I can find the version OS that's installed on my Pi 4. But how can I find out the official current version? Preferably in a way that can be scripted.

What I would love to do would be to write a script that would determine the version OS installed on my Pi (easy), then get the current official version (unknown), compare the two, and send myself an email if they differ. I would then schedule this in cron to run once a month.

Then, I wouldn't have to remember to check it manually. (When done manually I alternate between checking every couple of days, and checking once a year or so.)

Then, when I get an email that I'm out of date, I set aside some time to do the upgrade, and more importantly validating that the upgrade didn't break anything.

EDIT: I'm talking about major release levels, ie Stretch -> Buster-> Bullseye -> Trixie

  • There are updates to the OS every few days - so there will always be OS updates available every month. Seems pointless sending an email?
    – CoderMike
    Jul 29, 2023 at 18:39
  • in a script you could run an apt update followed by an apt list --upgradable - more than one line in the latter means something can be upgraded (actually the output of apt update would tell you that there are upgrades available so the apt list is not really required, but is easier to parse to check if upgrades are available) Jul 29, 2023 at 23:28
  • I should have specified MAJOR release. Basically, I want to know when I need to do a major upgrade from Bullseye to Bookworm.
    – bdixon
    Jul 30, 2023 at 19:30
  • "I should have specified MAJOR release." These ONLY happen very 2 years (after the corresponding Debian release) so there is no point in checking monthly! When they happen they are announced on the News Blog (and they NEVER support cross OS upgrade.
    – Milliways
    Jul 30, 2023 at 23:46
  • I know they don't happen often. But I have an Ubuntu machine that ended up 2 or 3 major releases behind because I neglected it, and in order to fix some problems I'm going to have to do a multi-step upgrade. (Have to go through an intermediate release.) I don't want to go through that with my Pi's, so I'll automated the checking. That way, I don't have to remember to check the blog.
    – bdixon
    Aug 1, 2023 at 2:00

2 Answers 2


You could check the codename in http://raspbian.raspberrypi.org/raspbian/dists/stable/Release

stable in that URL always points to the latest stable release.

  • Perfect.
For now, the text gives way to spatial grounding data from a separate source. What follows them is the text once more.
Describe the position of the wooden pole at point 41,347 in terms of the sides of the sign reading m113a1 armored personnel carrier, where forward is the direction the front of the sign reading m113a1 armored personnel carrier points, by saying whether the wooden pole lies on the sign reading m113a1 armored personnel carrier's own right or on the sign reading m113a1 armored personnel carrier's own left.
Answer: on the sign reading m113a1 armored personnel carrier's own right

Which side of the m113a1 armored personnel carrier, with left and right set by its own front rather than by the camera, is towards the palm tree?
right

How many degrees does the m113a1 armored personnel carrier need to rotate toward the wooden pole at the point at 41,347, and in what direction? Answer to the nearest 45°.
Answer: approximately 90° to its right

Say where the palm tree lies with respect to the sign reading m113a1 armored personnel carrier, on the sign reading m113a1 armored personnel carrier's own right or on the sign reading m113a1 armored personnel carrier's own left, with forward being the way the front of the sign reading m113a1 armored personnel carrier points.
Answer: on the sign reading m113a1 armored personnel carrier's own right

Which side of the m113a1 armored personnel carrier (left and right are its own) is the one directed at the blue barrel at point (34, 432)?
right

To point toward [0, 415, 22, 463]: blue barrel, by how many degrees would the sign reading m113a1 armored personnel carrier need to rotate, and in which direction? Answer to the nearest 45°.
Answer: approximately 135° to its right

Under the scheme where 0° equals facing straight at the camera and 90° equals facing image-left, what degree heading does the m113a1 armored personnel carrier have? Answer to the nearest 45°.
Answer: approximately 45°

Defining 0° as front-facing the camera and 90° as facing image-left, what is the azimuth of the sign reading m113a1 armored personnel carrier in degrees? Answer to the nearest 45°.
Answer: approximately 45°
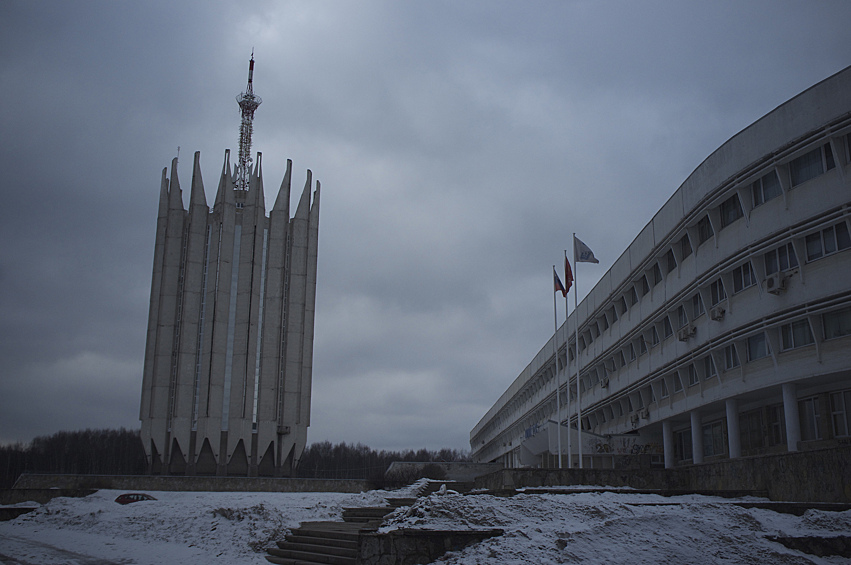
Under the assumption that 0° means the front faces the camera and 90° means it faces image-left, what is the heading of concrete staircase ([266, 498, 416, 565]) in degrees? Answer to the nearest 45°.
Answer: approximately 45°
Now I can run "curl raspbian.raspberrypi.org/raspbian/dists/stable/Release 2>&1 | grep Codename ; grep "VERSION_CODENAME" /etc/os-release" - then it's a simple matter to put that into a script, capture & compare the two values, and send an email of they are different. Thanks
    – bdixon
    Jul 30, 2023 at 19:32
  • I noticed yesterday that the above referenced site shows "Suite: stable / Codename: bookworm", but it also says "Description: Debian armhf testing distribution for Raspberry Pi". So, on the one hand it lists bookworm as (presumably) the latest stable release, but on the other hand it explicitly says it's a testing release. So, comparing this with my current install does give me a heads up that I'm going to be "out of date" sometime soon. But is there another url that would tell me what the current stable "you should be using this" major version is?
    – bdixon
    Sep 26, 2023 at 13:13

"the current official version of Raspberry Pi OS" is meaningless; the OS is regularly updated.
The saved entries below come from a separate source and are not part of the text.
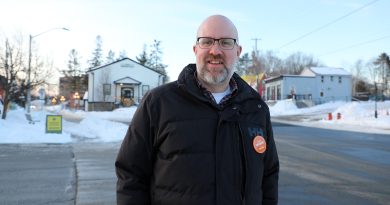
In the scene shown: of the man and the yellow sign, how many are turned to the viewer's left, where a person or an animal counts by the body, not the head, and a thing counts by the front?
0

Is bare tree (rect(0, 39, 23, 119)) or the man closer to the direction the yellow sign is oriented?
the man

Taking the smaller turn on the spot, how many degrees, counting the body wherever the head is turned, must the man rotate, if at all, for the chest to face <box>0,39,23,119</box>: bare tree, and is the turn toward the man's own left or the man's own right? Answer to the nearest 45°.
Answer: approximately 180°

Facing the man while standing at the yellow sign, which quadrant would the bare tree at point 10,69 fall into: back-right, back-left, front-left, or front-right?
back-right

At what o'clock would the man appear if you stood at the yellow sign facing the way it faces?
The man is roughly at 12 o'clock from the yellow sign.

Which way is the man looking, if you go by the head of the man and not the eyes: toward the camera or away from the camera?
toward the camera

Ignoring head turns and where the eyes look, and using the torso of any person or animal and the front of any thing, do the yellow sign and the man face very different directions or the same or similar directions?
same or similar directions

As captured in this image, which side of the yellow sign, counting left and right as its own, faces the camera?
front

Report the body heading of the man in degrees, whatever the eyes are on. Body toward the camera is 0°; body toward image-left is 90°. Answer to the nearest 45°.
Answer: approximately 315°
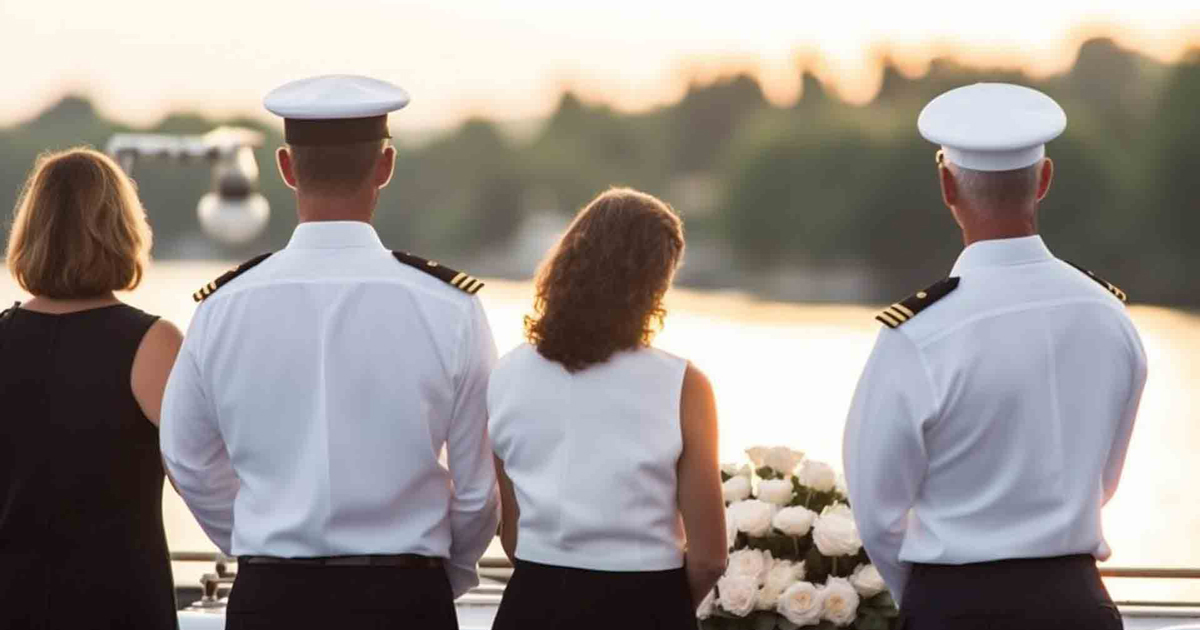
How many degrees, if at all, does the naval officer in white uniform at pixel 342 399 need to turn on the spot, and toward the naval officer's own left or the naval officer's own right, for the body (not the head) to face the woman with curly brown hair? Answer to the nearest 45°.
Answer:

Maybe every few months or so the latest is packaged into an image so those doing a fresh install get a reasonably up-to date OS but this is of no use to those with an existing OS.
Even less frequently there is a Blog post announcing the "Latest".
If you REALLY want to know when these releases are produced see https://downloads.raspberrypi.org/raspios_armhf/images/

I update my OS daily - it only takes a few seconds.

If there are updates I check to see if anything I use is updated and upgrade if warranted.

If you use Raspberry Pi OS Bullseye with Desktop a notification pops up if there are updates.